▶ _Entries shown_
__________

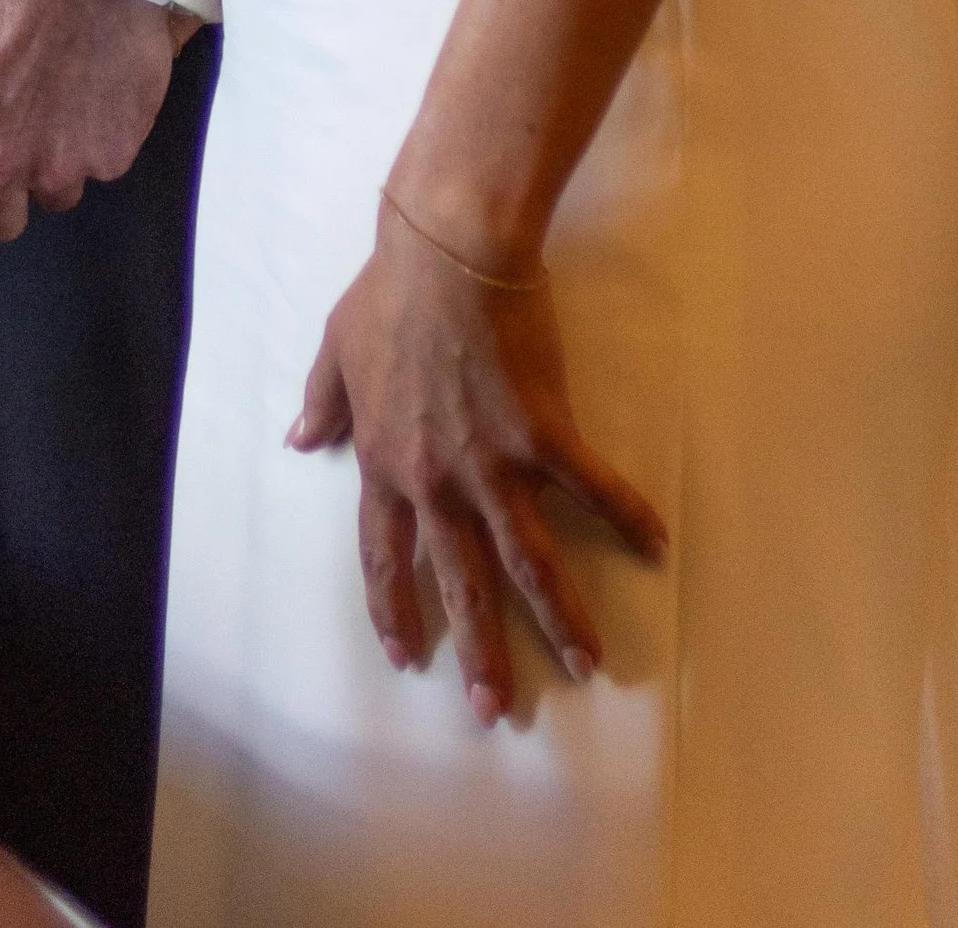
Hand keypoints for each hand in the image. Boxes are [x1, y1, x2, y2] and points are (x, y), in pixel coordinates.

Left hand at [291, 198, 665, 720]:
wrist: (447, 250)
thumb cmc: (389, 290)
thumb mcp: (337, 346)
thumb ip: (323, 400)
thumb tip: (301, 439)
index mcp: (385, 462)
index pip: (386, 557)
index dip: (396, 610)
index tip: (408, 657)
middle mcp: (437, 480)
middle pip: (461, 582)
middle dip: (481, 650)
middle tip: (497, 708)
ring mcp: (492, 462)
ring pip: (528, 561)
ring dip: (559, 619)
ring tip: (586, 665)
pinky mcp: (543, 435)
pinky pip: (592, 488)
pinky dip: (626, 518)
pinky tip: (657, 547)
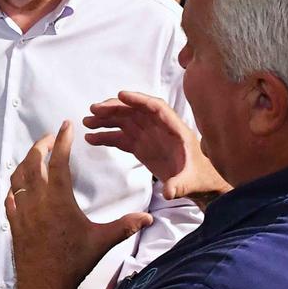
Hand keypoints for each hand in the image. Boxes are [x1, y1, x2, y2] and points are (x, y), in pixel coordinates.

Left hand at [4, 121, 152, 288]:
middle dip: (40, 146)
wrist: (44, 286)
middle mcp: (37, 201)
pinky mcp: (14, 224)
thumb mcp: (102, 242)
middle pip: (33, 163)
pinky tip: (19, 187)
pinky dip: (14, 187)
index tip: (65, 125)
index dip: (62, 141)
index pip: (58, 161)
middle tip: (49, 137)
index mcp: (59, 200)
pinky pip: (10, 198)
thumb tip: (148, 218)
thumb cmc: (73, 263)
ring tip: (34, 157)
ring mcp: (22, 212)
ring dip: (25, 162)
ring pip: (18, 178)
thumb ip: (125, 226)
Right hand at [83, 91, 228, 202]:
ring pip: (125, 122)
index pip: (156, 108)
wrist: (199, 185)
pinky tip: (91, 138)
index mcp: (175, 129)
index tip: (120, 95)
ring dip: (106, 120)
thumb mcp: (191, 183)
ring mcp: (149, 137)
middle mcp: (159, 128)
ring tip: (87, 122)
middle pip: (135, 111)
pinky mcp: (141, 147)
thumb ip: (180, 185)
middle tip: (94, 110)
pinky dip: (106, 136)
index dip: (138, 100)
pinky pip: (121, 138)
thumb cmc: (200, 179)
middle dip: (115, 108)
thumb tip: (169, 192)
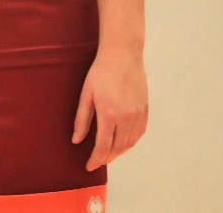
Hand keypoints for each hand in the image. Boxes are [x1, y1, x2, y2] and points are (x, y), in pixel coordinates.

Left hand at [73, 48, 148, 169]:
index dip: (96, 159)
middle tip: (96, 161)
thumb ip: (81, 120)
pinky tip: (121, 142)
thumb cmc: (100, 73)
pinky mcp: (145, 110)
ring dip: (118, 152)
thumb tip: (76, 141)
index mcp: (109, 114)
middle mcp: (127, 117)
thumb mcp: (86, 95)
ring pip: (130, 143)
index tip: (88, 166)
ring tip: (107, 154)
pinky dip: (130, 142)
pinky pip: (139, 134)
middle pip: (118, 148)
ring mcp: (138, 114)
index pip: (103, 146)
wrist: (123, 56)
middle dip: (106, 158)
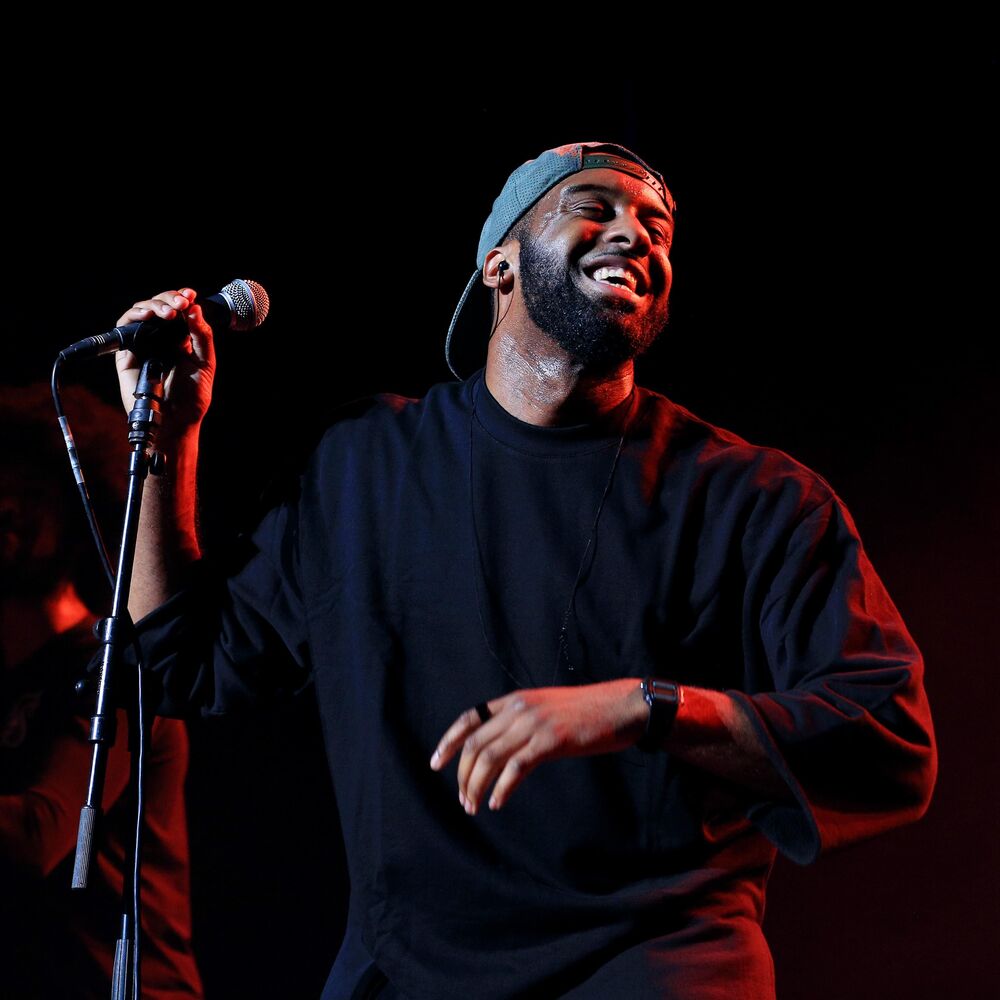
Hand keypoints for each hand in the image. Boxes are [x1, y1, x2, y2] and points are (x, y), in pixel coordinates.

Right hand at [114, 288, 215, 442]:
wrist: (175, 421)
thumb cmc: (192, 397)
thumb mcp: (204, 363)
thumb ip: (201, 336)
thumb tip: (194, 308)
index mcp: (180, 339)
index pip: (178, 311)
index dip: (182, 298)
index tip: (190, 294)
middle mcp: (161, 339)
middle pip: (159, 306)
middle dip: (170, 299)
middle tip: (182, 302)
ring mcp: (143, 344)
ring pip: (141, 312)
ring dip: (155, 305)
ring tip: (170, 311)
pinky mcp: (127, 353)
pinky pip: (125, 327)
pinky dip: (135, 316)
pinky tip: (149, 316)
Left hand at [430, 679, 646, 813]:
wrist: (622, 708)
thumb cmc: (588, 713)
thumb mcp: (548, 711)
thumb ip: (523, 724)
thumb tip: (502, 751)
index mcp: (516, 700)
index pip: (469, 718)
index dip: (449, 741)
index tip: (436, 763)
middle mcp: (520, 709)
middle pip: (475, 743)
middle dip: (463, 774)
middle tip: (463, 800)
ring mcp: (535, 723)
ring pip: (490, 757)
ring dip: (477, 785)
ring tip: (474, 807)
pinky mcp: (551, 740)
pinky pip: (516, 767)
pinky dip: (502, 788)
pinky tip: (497, 802)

__________

Nothing but the lines from the one with "pinky tip: (149, 316)" through the final line of the records above should appear, each copied exactly.

pinky tip: (149, 316)
Left hand at [430, 679, 646, 813]:
wrist: (622, 708)
thumb cmc: (588, 713)
thumb mcp: (548, 711)
thumb ip: (523, 724)
thumb tip: (502, 751)
index mcp: (516, 700)
index pip: (469, 718)
index dip: (449, 741)
index tip: (436, 763)
middle mcp: (520, 709)
middle pip: (475, 743)
middle dip: (463, 774)
middle tip: (463, 800)
ring mcp: (535, 723)
ring pip: (490, 757)
ring dip: (477, 785)
ring tip: (474, 807)
pinky mcp: (551, 740)
pinky pip: (516, 767)
pinky dip: (502, 788)
pinky tip: (497, 802)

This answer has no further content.